## Input data
[Start]
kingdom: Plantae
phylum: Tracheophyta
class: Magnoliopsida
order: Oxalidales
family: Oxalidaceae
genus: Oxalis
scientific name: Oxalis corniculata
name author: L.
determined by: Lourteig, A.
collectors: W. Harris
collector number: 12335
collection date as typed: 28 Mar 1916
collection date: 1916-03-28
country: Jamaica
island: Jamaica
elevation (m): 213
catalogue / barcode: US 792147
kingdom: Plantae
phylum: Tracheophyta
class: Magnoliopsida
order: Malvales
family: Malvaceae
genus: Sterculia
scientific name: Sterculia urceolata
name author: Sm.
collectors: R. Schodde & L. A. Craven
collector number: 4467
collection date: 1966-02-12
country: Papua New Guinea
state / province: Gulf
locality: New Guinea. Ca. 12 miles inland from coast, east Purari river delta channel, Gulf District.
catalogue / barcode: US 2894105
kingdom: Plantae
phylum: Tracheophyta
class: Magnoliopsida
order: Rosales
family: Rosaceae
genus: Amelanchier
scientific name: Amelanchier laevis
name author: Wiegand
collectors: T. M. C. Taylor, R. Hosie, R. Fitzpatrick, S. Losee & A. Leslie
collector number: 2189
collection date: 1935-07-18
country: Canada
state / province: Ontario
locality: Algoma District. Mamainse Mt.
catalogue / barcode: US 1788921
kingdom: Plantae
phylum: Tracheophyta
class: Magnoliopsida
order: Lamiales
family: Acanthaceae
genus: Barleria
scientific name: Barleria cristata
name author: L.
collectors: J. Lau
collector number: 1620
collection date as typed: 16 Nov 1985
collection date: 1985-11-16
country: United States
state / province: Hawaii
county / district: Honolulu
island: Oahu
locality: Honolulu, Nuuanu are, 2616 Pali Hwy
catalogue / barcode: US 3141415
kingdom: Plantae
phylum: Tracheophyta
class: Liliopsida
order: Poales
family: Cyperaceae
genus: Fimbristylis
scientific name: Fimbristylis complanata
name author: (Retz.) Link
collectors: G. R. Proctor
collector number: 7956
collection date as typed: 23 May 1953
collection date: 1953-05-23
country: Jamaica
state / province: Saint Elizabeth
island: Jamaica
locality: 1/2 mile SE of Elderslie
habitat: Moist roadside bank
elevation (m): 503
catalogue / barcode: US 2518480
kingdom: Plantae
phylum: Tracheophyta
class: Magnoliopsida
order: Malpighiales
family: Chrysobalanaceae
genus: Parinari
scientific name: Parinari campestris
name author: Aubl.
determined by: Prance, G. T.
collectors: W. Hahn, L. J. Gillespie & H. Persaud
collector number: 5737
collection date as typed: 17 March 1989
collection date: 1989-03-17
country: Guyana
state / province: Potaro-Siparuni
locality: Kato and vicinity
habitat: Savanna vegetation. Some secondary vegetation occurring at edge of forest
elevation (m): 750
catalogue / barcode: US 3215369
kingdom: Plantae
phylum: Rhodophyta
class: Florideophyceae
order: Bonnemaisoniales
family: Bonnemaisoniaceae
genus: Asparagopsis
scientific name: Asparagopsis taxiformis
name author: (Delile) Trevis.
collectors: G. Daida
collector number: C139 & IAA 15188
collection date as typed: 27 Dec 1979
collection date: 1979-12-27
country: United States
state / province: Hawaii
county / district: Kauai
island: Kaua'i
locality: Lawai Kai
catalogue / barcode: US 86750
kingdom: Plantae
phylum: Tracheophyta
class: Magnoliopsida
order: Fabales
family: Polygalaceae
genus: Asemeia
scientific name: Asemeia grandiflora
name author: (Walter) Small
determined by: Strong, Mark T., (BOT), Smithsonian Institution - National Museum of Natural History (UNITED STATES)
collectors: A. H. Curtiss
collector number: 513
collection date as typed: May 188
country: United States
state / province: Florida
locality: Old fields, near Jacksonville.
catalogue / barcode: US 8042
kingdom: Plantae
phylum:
[End]
Reproduce all of the records above, substituting "site" for every occurrence of "locality" and leaving everything else unchanged.

## Complete response
kingdom: Plantae
phylum: Tracheophyta
class: Magnoliopsida
order: Oxalidales
family: Oxalidaceae
genus: Oxalis
scientific name: Oxalis corniculata
name author: L.
determined by: Lourteig, A.
collectors: W. Harris
collector number: 12335
collection date as typed: 28 Mar 1916
collection date: 1916-03-28
country: Jamaica
island: Jamaica
elevation (m): 213
catalogue / barcode: US 792147
kingdom: Plantae
phylum: Tracheophyta
class: Magnoliopsida
order: Malvales
family: Malvaceae
genus: Sterculia
scientific name: Sterculia urceolata
name author: Sm.
collectors: R. Schodde & L. A. Craven
collector number: 4467
collection date: 1966-02-12
country: Papua New Guinea
state / province: Gulf
site: New Guinea. Ca. 12 miles inland from coast, east Purari river delta channel, Gulf District.
catalogue / barcode: US 2894105
kingdom: Plantae
phylum: Tracheophyta
class: Magnoliopsida
order: Rosales
family: Rosaceae
genus: Amelanchier
scientific name: Amelanchier laevis
name author: Wiegand
collectors: T. M. C. Taylor, R. Hosie, R. Fitzpatrick, S. Losee & A. Leslie
collector number: 2189
collection date: 1935-07-18
country: Canada
state / province: Ontario
site: Algoma District. Mamainse Mt.
catalogue / barcode: US 1788921
kingdom: Plantae
phylum: Tracheophyta
class: Magnoliopsida
order: Lamiales
family: Acanthaceae
genus: Barleria
scientific name: Barleria cristata
name author: L.
collectors: J. Lau
collector number: 1620
collection date as typed: 16 Nov 1985
collection date: 1985-11-16
country: United States
state / province: Hawaii
county / district: Honolulu
island: Oahu
site: Honolulu, Nuuanu are, 2616 Pali Hwy
catalogue / barcode: US 3141415
kingdom: Plantae
phylum: Tracheophyta
class: Liliopsida
order: Poales
family: Cyperaceae
genus: Fimbristylis
scientific name: Fimbristylis complanata
name author: (Retz.) Link
collectors: G. R. Proctor
collector number: 7956
collection date as typed: 23 May 1953
collection date: 1953-05-23
country: Jamaica
state / province: Saint Elizabeth
island: Jamaica
site: 1/2 mile SE of Elderslie
habitat: Moist roadside bank
elevation (m): 503
catalogue / barcode: US 2518480
kingdom: Plantae
phylum: Tracheophyta
class: Magnoliopsida
order: Malpighiales
family: Chrysobalanaceae
genus: Parinari
scientific name: Parinari campestris
name author: Aubl.
determined by: Prance, G. T.
collectors: W. Hahn, L. J. Gillespie & H. Persaud
collector number: 5737
collection date as typed: 17 March 1989
collection date: 1989-03-17
country: Guyana
state / province: Potaro-Siparuni
site: Kato and vicinity
habitat: Savanna vegetation. Some secondary vegetation occurring at edge of forest
elevation (m): 750
catalogue / barcode: US 3215369
kingdom: Plantae
phylum: Rhodophyta
class: Florideophyceae
order: Bonnemaisoniales
family: Bonnemaisoniaceae
genus: Asparagopsis
scientific name: Asparagopsis taxiformis
name author: (Delile) Trevis.
collectors: G. Daida
collector number: C139 & IAA 15188
collection date as typed: 27 Dec 1979
collection date: 1979-12-27
country: United States
state / province: Hawaii
county / district: Kauai
island: Kaua'i
site: Lawai Kai
catalogue / barcode: US 86750
kingdom: Plantae
phylum: Tracheophyta
class: Magnoliopsida
order: Fabales
family: Polygalaceae
genus: Asemeia
scientific name: Asemeia grandiflora
name author: (Walter) Small
determined by: Strong, Mark T., (BOT), Smithsonian Institution - National Museum of Natural History (UNITED STATES)
collectors: A. H. Curtiss
collector number: 513
collection date as typed: May 188
country: United States
state / province: Florida
site: Old fields, near Jacksonville.
catalogue / barcode: US 8042
kingdom: Plantae
phylum:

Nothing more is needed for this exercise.